[Saved data entries]
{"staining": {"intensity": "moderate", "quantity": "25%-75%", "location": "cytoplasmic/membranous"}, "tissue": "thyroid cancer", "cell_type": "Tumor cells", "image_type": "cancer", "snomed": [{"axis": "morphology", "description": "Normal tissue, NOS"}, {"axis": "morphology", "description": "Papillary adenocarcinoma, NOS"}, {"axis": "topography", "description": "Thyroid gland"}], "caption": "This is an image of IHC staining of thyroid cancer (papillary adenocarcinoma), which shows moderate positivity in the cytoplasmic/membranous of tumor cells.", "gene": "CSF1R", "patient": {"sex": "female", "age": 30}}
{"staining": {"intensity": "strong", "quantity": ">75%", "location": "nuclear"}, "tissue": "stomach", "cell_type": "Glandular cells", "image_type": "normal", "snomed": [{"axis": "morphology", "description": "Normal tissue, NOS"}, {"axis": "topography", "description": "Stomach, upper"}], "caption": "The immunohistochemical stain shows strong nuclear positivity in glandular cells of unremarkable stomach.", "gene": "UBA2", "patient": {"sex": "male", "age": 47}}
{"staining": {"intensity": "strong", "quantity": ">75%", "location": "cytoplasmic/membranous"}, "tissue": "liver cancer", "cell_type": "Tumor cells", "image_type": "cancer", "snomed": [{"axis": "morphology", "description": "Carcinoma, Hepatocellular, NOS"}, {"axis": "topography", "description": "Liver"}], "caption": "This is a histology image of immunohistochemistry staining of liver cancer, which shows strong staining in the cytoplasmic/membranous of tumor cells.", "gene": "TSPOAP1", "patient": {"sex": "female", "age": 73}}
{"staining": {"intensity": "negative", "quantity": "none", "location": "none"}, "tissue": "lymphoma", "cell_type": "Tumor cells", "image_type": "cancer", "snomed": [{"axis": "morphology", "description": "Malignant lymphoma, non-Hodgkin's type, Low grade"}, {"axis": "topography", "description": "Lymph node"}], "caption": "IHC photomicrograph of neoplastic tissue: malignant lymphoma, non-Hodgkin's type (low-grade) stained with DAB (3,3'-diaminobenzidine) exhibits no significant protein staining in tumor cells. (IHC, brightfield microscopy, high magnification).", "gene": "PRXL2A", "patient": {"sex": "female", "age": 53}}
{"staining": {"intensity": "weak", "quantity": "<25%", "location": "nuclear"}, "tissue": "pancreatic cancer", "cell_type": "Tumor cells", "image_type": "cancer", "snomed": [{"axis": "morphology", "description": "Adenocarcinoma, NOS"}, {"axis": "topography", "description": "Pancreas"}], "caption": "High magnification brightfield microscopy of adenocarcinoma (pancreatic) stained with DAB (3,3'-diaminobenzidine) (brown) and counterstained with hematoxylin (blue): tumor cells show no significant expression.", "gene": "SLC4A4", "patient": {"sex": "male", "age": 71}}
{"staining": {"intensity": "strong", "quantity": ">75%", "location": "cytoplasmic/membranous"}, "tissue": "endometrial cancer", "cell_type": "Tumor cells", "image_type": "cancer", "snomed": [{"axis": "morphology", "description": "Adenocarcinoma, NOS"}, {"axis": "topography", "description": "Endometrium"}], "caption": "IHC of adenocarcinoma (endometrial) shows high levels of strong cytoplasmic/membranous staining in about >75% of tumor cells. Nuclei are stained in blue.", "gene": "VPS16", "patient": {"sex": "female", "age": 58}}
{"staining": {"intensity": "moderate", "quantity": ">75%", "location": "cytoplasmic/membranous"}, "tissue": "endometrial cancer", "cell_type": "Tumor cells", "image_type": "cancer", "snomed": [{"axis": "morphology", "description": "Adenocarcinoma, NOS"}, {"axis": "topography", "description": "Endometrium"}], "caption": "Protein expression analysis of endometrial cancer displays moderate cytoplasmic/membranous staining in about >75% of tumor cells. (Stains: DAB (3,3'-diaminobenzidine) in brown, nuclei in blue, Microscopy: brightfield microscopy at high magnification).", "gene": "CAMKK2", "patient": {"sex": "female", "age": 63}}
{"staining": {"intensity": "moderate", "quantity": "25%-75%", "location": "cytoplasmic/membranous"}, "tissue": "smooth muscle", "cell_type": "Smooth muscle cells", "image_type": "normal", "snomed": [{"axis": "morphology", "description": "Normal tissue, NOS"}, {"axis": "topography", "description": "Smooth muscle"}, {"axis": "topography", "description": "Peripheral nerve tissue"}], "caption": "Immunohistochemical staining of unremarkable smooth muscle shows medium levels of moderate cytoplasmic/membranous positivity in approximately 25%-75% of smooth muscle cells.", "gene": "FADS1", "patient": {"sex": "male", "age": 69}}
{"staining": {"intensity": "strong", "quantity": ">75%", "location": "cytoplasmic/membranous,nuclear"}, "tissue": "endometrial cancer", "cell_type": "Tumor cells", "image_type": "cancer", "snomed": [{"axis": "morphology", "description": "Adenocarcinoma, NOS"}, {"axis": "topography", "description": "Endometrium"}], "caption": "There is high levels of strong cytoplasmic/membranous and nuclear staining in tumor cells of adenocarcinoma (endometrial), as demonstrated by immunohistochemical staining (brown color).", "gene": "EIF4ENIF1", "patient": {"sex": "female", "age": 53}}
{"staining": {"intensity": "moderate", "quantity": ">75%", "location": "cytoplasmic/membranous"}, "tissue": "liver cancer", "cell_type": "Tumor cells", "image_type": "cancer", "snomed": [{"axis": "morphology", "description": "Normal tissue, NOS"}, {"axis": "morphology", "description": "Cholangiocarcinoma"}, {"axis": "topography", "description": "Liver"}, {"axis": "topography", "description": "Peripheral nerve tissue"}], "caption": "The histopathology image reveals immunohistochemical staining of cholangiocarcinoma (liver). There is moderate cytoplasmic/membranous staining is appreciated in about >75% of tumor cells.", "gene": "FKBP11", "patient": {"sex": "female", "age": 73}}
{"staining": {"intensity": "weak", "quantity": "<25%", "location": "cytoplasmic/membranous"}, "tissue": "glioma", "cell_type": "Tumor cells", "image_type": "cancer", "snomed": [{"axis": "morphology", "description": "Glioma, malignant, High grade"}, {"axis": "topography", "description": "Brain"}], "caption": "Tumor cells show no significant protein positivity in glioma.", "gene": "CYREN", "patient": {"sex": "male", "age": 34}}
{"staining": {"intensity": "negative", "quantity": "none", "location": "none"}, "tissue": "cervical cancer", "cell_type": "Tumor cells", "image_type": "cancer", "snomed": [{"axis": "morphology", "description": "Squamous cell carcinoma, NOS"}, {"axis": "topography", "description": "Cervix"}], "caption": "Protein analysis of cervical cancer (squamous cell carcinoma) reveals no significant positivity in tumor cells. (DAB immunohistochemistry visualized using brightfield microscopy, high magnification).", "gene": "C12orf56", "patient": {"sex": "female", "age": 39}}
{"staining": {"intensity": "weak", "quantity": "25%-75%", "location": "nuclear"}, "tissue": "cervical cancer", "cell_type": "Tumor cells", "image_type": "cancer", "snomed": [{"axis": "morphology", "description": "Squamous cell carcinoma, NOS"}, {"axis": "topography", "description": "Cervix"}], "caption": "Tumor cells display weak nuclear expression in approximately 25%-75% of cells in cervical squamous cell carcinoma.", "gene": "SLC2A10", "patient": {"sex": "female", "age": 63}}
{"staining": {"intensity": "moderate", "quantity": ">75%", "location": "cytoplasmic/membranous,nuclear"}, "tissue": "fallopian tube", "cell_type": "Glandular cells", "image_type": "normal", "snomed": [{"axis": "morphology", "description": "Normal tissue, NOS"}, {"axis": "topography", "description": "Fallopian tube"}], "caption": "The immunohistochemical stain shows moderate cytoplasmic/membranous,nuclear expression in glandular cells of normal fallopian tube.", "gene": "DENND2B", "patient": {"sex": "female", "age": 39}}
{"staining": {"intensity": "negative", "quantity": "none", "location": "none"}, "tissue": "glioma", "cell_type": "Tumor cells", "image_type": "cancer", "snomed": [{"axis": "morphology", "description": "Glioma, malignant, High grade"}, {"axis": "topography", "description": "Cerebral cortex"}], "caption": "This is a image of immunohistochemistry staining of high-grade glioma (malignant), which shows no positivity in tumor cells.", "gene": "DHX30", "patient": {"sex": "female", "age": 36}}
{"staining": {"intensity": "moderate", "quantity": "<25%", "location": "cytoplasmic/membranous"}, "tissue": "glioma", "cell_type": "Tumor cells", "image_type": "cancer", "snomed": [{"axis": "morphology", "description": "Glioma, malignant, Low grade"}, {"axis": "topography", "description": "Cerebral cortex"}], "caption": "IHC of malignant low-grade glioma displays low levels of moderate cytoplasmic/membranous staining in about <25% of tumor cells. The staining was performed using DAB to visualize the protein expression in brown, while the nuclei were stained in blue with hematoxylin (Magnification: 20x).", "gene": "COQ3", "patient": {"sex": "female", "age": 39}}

- [Exercise goal] Please output an exact copy of the lines above, from the opening line of the data down to the line that contains "is a histology".

- [Written answer]
{"staining": {"intensity": "moderate", "quantity": "25%-75%", "location": "cytoplasmic/membranous"}, "tissue": "thyroid cancer", "cell_type": "Tumor cells", "image_type": "cancer", "snomed": [{"axis": "morphology", "description": "Normal tissue, NOS"}, {"axis": "morphology", "description": "Papillary adenocarcinoma, NOS"}, {"axis": "topography", "description": "Thyroid gland"}], "caption": "This is an image of IHC staining of thyroid cancer (papillary adenocarcinoma), which shows moderate positivity in the cytoplasmic/membranous of tumor cells.", "gene": "CSF1R", "patient": {"sex": "female", "age": 30}}
{"staining": {"intensity": "strong", "quantity": ">75%", "location": "nuclear"}, "tissue": "stomach", "cell_type": "Glandular cells", "image_type": "normal", "snomed": [{"axis": "morphology", "description": "Normal tissue, NOS"}, {"axis": "topography", "description": "Stomach, upper"}], "caption": "The immunohistochemical stain shows strong nuclear positivity in glandular cells of unremarkable stomach.", "gene": "UBA2", "patient": {"sex": "male", "age": 47}}
{"staining": {"intensity": "strong", "quantity": ">75%", "location": "cytoplasmic/membranous"}, "tissue": "liver cancer", "cell_type": "Tumor cells", "image_type": "cancer", "snomed": [{"axis": "morphology", "description": "Carcinoma, Hepatocellular, NOS"}, {"axis": "topography", "description": "Liver"}], "caption": "This is a histology image of immunohistochemistry staining of liver cancer, which shows strong staining in the cytoplasmic/membranous of tumor cells.", "gene": "TSPOAP1", "patient": {"sex": "female", "age": 73}}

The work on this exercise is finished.